Thursday, Gov. Andrew M. Cuomo proposed a law to make it clear that murder committed in New York as part of a mass attack motivated by bias is terrorism, and should be punishable by up to life in prison without parole. That’s a useful step, but not a monumental one.

But as frustrated as Cuomo and all New Yorkers are by gun violence and mass murder, the governor cannot fix the national epidemic by making huge changes in New York’s gun laws. The state’s laws already are appropriately strict, and they are not the problem.
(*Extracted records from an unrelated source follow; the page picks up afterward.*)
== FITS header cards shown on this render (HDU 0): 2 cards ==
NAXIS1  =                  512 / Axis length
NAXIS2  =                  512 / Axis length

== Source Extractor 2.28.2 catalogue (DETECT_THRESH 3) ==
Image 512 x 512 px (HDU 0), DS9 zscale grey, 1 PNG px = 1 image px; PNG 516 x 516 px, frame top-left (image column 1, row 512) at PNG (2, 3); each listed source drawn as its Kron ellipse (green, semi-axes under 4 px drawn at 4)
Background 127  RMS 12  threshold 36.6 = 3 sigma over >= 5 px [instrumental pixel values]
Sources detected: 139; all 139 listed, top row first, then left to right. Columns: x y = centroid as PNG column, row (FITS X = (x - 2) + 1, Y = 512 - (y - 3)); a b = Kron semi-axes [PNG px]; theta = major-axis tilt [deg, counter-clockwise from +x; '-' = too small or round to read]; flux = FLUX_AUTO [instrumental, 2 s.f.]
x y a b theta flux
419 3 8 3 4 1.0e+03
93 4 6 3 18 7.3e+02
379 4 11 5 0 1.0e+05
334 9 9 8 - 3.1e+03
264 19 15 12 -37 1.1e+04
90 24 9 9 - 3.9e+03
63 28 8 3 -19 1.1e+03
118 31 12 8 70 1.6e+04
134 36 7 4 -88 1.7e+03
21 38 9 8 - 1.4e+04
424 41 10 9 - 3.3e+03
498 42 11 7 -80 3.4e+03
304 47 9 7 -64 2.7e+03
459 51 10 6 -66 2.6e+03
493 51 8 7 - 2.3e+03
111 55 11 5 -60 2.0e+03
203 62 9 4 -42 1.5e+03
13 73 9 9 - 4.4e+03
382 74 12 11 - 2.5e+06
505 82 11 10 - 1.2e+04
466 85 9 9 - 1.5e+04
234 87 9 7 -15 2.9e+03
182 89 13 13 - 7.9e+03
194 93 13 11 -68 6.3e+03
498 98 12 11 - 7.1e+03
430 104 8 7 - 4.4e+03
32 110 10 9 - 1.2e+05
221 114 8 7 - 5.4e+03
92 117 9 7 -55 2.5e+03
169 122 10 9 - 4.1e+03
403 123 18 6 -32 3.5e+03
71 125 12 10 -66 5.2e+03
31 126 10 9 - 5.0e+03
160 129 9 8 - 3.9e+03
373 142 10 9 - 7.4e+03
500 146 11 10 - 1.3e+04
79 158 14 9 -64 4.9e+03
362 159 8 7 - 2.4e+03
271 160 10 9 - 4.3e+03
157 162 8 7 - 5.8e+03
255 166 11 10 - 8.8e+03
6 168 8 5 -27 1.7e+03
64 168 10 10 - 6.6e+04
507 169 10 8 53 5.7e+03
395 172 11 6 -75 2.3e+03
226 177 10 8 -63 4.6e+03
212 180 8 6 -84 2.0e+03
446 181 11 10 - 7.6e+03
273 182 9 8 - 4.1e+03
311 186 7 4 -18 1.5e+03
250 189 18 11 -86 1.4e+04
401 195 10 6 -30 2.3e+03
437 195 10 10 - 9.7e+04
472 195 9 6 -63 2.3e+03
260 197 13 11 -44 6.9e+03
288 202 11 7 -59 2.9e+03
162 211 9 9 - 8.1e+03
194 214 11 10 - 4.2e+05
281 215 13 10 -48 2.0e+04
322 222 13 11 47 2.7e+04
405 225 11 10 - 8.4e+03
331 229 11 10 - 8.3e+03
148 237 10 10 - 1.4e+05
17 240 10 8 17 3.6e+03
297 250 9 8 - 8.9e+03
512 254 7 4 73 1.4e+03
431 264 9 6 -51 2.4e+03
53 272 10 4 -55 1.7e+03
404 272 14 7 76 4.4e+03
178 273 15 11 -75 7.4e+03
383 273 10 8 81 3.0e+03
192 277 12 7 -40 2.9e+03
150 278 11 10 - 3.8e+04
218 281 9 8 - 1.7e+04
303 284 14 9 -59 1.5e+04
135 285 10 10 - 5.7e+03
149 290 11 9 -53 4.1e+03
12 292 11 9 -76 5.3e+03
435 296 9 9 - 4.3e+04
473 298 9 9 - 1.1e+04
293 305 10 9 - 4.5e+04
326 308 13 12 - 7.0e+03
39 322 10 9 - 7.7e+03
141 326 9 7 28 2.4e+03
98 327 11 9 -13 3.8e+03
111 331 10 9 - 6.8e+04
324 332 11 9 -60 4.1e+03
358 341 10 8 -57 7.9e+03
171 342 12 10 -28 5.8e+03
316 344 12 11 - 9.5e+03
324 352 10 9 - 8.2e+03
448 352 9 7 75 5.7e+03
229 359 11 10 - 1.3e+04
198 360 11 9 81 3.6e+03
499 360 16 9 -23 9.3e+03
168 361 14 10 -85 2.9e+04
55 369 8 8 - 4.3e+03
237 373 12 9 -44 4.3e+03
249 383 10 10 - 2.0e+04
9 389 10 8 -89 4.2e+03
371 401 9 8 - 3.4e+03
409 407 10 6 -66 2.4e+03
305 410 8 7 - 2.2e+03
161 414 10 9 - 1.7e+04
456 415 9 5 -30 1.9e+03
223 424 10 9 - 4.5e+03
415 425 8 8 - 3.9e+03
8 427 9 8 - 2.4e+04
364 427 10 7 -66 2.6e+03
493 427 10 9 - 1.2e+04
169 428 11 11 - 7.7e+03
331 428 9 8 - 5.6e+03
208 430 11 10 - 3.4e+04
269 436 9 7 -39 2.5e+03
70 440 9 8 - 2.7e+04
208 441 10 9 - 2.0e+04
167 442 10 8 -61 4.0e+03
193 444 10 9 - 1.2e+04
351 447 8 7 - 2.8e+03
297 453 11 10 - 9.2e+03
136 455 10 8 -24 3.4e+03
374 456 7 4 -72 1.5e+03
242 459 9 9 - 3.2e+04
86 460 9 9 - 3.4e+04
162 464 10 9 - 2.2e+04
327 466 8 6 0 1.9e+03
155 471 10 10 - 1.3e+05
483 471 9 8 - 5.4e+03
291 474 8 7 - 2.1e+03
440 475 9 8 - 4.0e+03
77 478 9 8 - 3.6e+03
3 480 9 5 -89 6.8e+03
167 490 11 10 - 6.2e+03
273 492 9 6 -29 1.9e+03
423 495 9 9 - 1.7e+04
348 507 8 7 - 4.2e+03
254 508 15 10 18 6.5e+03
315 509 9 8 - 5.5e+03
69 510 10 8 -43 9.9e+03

About three-quarters of the guns used in crimes in New York from 2010 through 2015 were originally bought out of state, and 90% came from six East Coast states that have lax gun laws: Florida, Georgia, North Carolina, Pennsylvania, South Carolina and Virginia.

The more important part of Cuomo’s message came when he demanded that the slaughter in El Paso, Texas, be remembered, and that Democrats in Washington come together with an agenda on gun control, including universal background checks, and a ban on high-capacity magazines and assault weapons. As the outrage over El Paso fades, Cuomo is right to keep pressure on President Trump to stand up to the gun lobby and adopt federal laws mirroring New York’s.

Americans, Cuomo pointed out, are three times more likely to suffer a terrorist attack launched by Americans than by foreigners. The guns those American terrorists use rarely come from New York. But they do come to New York every day.